> [EXCERPT TO READ]:

This is probably the first time I have used pipes in a program before, so I'm not sure what to try next. Any ideas?

use POSIX ":sys_wait_h";
STDOUT->autoflush(1);

pipe(my $pipe_reader, my $pipe_writer);
$pipe_writer->autoflush(1);
my $pid = fork;
if ($pid) {
    #I am the parent
    close $pipe_writer;
    while (waitpid(-1, WNOHANG) <= 0){
        #do some stuff while waiting for child to send data on pipe
    }
    #process the data it got
    open(my $fh, '>', "myoutfile.txt");
    while ( my $line = <$pipe_reader>){
        print $fh $line;
    }
    close $pipe_reader;
    close $fh;
else {
    #I am the child
    die "cannot fork: $!" unless defined $pid;
    close $pipe_reader;
    my $response = ResponseConstructor->new($pipe_writer);

    if ([a condition where we want to return small data]){
        $response->respond('small data');
        exit;
    }
    elsif ([a condition where we want to return big data]){
        $response->respond('imagine this is a really big string');
    }
}

ResponseConstructor.pm:

package ResponseConstructor;

use strict;
use warnings;

sub new {
    my $class = shift;
    my $writer = shift;

    my $self = {
        writer => $writer
    };
    bless($self, $class);
    return($self);
}

#Writes the response then closes the writer (pipe)

> [INFORMATION SHOWN]:
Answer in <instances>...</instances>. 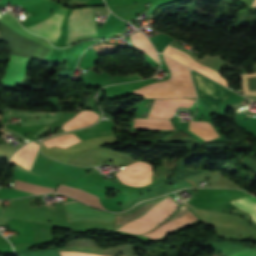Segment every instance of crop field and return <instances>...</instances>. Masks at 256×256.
Instances as JSON below:
<instances>
[{"label":"crop field","instance_id":"10","mask_svg":"<svg viewBox=\"0 0 256 256\" xmlns=\"http://www.w3.org/2000/svg\"><path fill=\"white\" fill-rule=\"evenodd\" d=\"M98 119V114L92 111H83L63 125L65 131L89 126Z\"/></svg>","mask_w":256,"mask_h":256},{"label":"crop field","instance_id":"20","mask_svg":"<svg viewBox=\"0 0 256 256\" xmlns=\"http://www.w3.org/2000/svg\"><path fill=\"white\" fill-rule=\"evenodd\" d=\"M0 119H1V117H0Z\"/></svg>","mask_w":256,"mask_h":256},{"label":"crop field","instance_id":"7","mask_svg":"<svg viewBox=\"0 0 256 256\" xmlns=\"http://www.w3.org/2000/svg\"><path fill=\"white\" fill-rule=\"evenodd\" d=\"M193 74L201 101L207 111L230 93L222 89L221 87L211 83L210 81L202 78L201 76L195 73Z\"/></svg>","mask_w":256,"mask_h":256},{"label":"crop field","instance_id":"1","mask_svg":"<svg viewBox=\"0 0 256 256\" xmlns=\"http://www.w3.org/2000/svg\"><path fill=\"white\" fill-rule=\"evenodd\" d=\"M167 196L168 195L139 203L131 210L126 212L115 213V229L118 230L123 226L127 225L128 223L132 222L133 220L137 219L138 217L142 216L144 213H146L148 210H150ZM177 206L178 204L174 202L173 199L167 197L145 215L120 230L137 234L147 232L156 225H158L160 222H162L166 217H168L177 208Z\"/></svg>","mask_w":256,"mask_h":256},{"label":"crop field","instance_id":"11","mask_svg":"<svg viewBox=\"0 0 256 256\" xmlns=\"http://www.w3.org/2000/svg\"><path fill=\"white\" fill-rule=\"evenodd\" d=\"M189 130L206 141L218 137V134L214 128L210 124L203 121L190 122Z\"/></svg>","mask_w":256,"mask_h":256},{"label":"crop field","instance_id":"14","mask_svg":"<svg viewBox=\"0 0 256 256\" xmlns=\"http://www.w3.org/2000/svg\"><path fill=\"white\" fill-rule=\"evenodd\" d=\"M251 198L256 200V197L254 196H251ZM252 199L246 197L231 202L235 204L237 207L249 212L252 215L253 220L256 221V201Z\"/></svg>","mask_w":256,"mask_h":256},{"label":"crop field","instance_id":"4","mask_svg":"<svg viewBox=\"0 0 256 256\" xmlns=\"http://www.w3.org/2000/svg\"><path fill=\"white\" fill-rule=\"evenodd\" d=\"M115 173L127 185L145 186L150 183L151 165L137 161Z\"/></svg>","mask_w":256,"mask_h":256},{"label":"crop field","instance_id":"16","mask_svg":"<svg viewBox=\"0 0 256 256\" xmlns=\"http://www.w3.org/2000/svg\"><path fill=\"white\" fill-rule=\"evenodd\" d=\"M58 118H48V119H35V120H27L22 123V126L24 125H37V124H44V123H50L54 120H57Z\"/></svg>","mask_w":256,"mask_h":256},{"label":"crop field","instance_id":"3","mask_svg":"<svg viewBox=\"0 0 256 256\" xmlns=\"http://www.w3.org/2000/svg\"><path fill=\"white\" fill-rule=\"evenodd\" d=\"M94 36H96V31L92 8L71 11L68 35L65 43Z\"/></svg>","mask_w":256,"mask_h":256},{"label":"crop field","instance_id":"12","mask_svg":"<svg viewBox=\"0 0 256 256\" xmlns=\"http://www.w3.org/2000/svg\"><path fill=\"white\" fill-rule=\"evenodd\" d=\"M130 37L132 44L135 47L145 51L151 58H153L159 64L158 56L155 50L153 49L152 45L148 42L144 35H142L140 32H137L131 35Z\"/></svg>","mask_w":256,"mask_h":256},{"label":"crop field","instance_id":"18","mask_svg":"<svg viewBox=\"0 0 256 256\" xmlns=\"http://www.w3.org/2000/svg\"><path fill=\"white\" fill-rule=\"evenodd\" d=\"M241 1H243V2L247 3L248 5H250L253 0H241Z\"/></svg>","mask_w":256,"mask_h":256},{"label":"crop field","instance_id":"15","mask_svg":"<svg viewBox=\"0 0 256 256\" xmlns=\"http://www.w3.org/2000/svg\"><path fill=\"white\" fill-rule=\"evenodd\" d=\"M77 142H79V140L74 135H63L54 139L44 141L47 147L54 145L67 147Z\"/></svg>","mask_w":256,"mask_h":256},{"label":"crop field","instance_id":"17","mask_svg":"<svg viewBox=\"0 0 256 256\" xmlns=\"http://www.w3.org/2000/svg\"><path fill=\"white\" fill-rule=\"evenodd\" d=\"M231 256H256L255 250L246 249L240 253L233 254Z\"/></svg>","mask_w":256,"mask_h":256},{"label":"crop field","instance_id":"5","mask_svg":"<svg viewBox=\"0 0 256 256\" xmlns=\"http://www.w3.org/2000/svg\"><path fill=\"white\" fill-rule=\"evenodd\" d=\"M197 219L198 218L189 211L186 205H184L181 206L170 219L166 220L154 230L143 235L154 239H159L163 237L167 232L183 227L193 221H196Z\"/></svg>","mask_w":256,"mask_h":256},{"label":"crop field","instance_id":"9","mask_svg":"<svg viewBox=\"0 0 256 256\" xmlns=\"http://www.w3.org/2000/svg\"><path fill=\"white\" fill-rule=\"evenodd\" d=\"M66 212H72V211H85V210H94L91 208H88L78 202L70 203L64 205ZM93 211H85V212H73L69 213L68 218L70 221L73 220H101V221H114V215L109 213H101V212H93Z\"/></svg>","mask_w":256,"mask_h":256},{"label":"crop field","instance_id":"21","mask_svg":"<svg viewBox=\"0 0 256 256\" xmlns=\"http://www.w3.org/2000/svg\"><path fill=\"white\" fill-rule=\"evenodd\" d=\"M83 70V69H82Z\"/></svg>","mask_w":256,"mask_h":256},{"label":"crop field","instance_id":"2","mask_svg":"<svg viewBox=\"0 0 256 256\" xmlns=\"http://www.w3.org/2000/svg\"><path fill=\"white\" fill-rule=\"evenodd\" d=\"M164 58L171 73L170 80L135 90L134 94L145 98L184 97L196 99L189 69L166 56Z\"/></svg>","mask_w":256,"mask_h":256},{"label":"crop field","instance_id":"8","mask_svg":"<svg viewBox=\"0 0 256 256\" xmlns=\"http://www.w3.org/2000/svg\"><path fill=\"white\" fill-rule=\"evenodd\" d=\"M193 103L188 99H157L148 118H170L177 107L189 108Z\"/></svg>","mask_w":256,"mask_h":256},{"label":"crop field","instance_id":"6","mask_svg":"<svg viewBox=\"0 0 256 256\" xmlns=\"http://www.w3.org/2000/svg\"><path fill=\"white\" fill-rule=\"evenodd\" d=\"M66 13L67 10L59 7L52 16L34 26L27 27L26 29L56 42L60 35V28Z\"/></svg>","mask_w":256,"mask_h":256},{"label":"crop field","instance_id":"13","mask_svg":"<svg viewBox=\"0 0 256 256\" xmlns=\"http://www.w3.org/2000/svg\"><path fill=\"white\" fill-rule=\"evenodd\" d=\"M13 115L24 117V118H40V117H60L61 113H52V112H32L25 110H16L8 108L4 112V116L10 119Z\"/></svg>","mask_w":256,"mask_h":256},{"label":"crop field","instance_id":"19","mask_svg":"<svg viewBox=\"0 0 256 256\" xmlns=\"http://www.w3.org/2000/svg\"><path fill=\"white\" fill-rule=\"evenodd\" d=\"M7 13H9V12H7ZM9 14H11V13H9ZM11 15H13V14H11Z\"/></svg>","mask_w":256,"mask_h":256}]
</instances>
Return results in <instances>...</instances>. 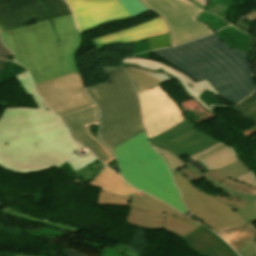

> [SET TASK]: Copy out the Perl pipe-and-fork excerpt above in full, word for word, keeping every line of code as it stands.

> [SOLVED PROBLEM]:
This is probably the first time I have used pipes in a program before, so I'm not sure what to try next. Any ideas?

use POSIX ":sys_wait_h";
STDOUT->autoflush(1);

pipe(my $pipe_reader, my $pipe_writer);
$pipe_writer->autoflush(1);
my $pid = fork;
if ($pid) {
    #I am the parent
    close $pipe_writer;
    while (waitpid(-1, WNOHANG) <= 0){
        #do some stuff while waiting for child to send data on pipe
    }
    #process the data it got
    open(my $fh, '>', "myoutfile.txt");
    while ( my $line = <$pipe_reader>){
        print $fh $line;
    }
    close $pipe_reader;
    close $fh;
else {
    #I am the child
    die "cannot fork: $!" unless defined $pid;
    close $pipe_reader;
    my $response = ResponseConstructor->new($pipe_writer);

    if ([a condition where we want to return small data]){
        $response->respond('small data');
        exit;
    }
    elsif ([a condition where we want to return big data]){
        $response->respond('imagine this is a really big string');
    }
}

ResponseConstructor.pm:

package ResponseConstructor;

use strict;
use warnings;

sub new {
    my $class = shift;
    my $writer = shift;

    my $self = {
        writer => $writer
    };
    bless($self, $class);
    return($self);
}

#Writes the response then closes the writer (pipe)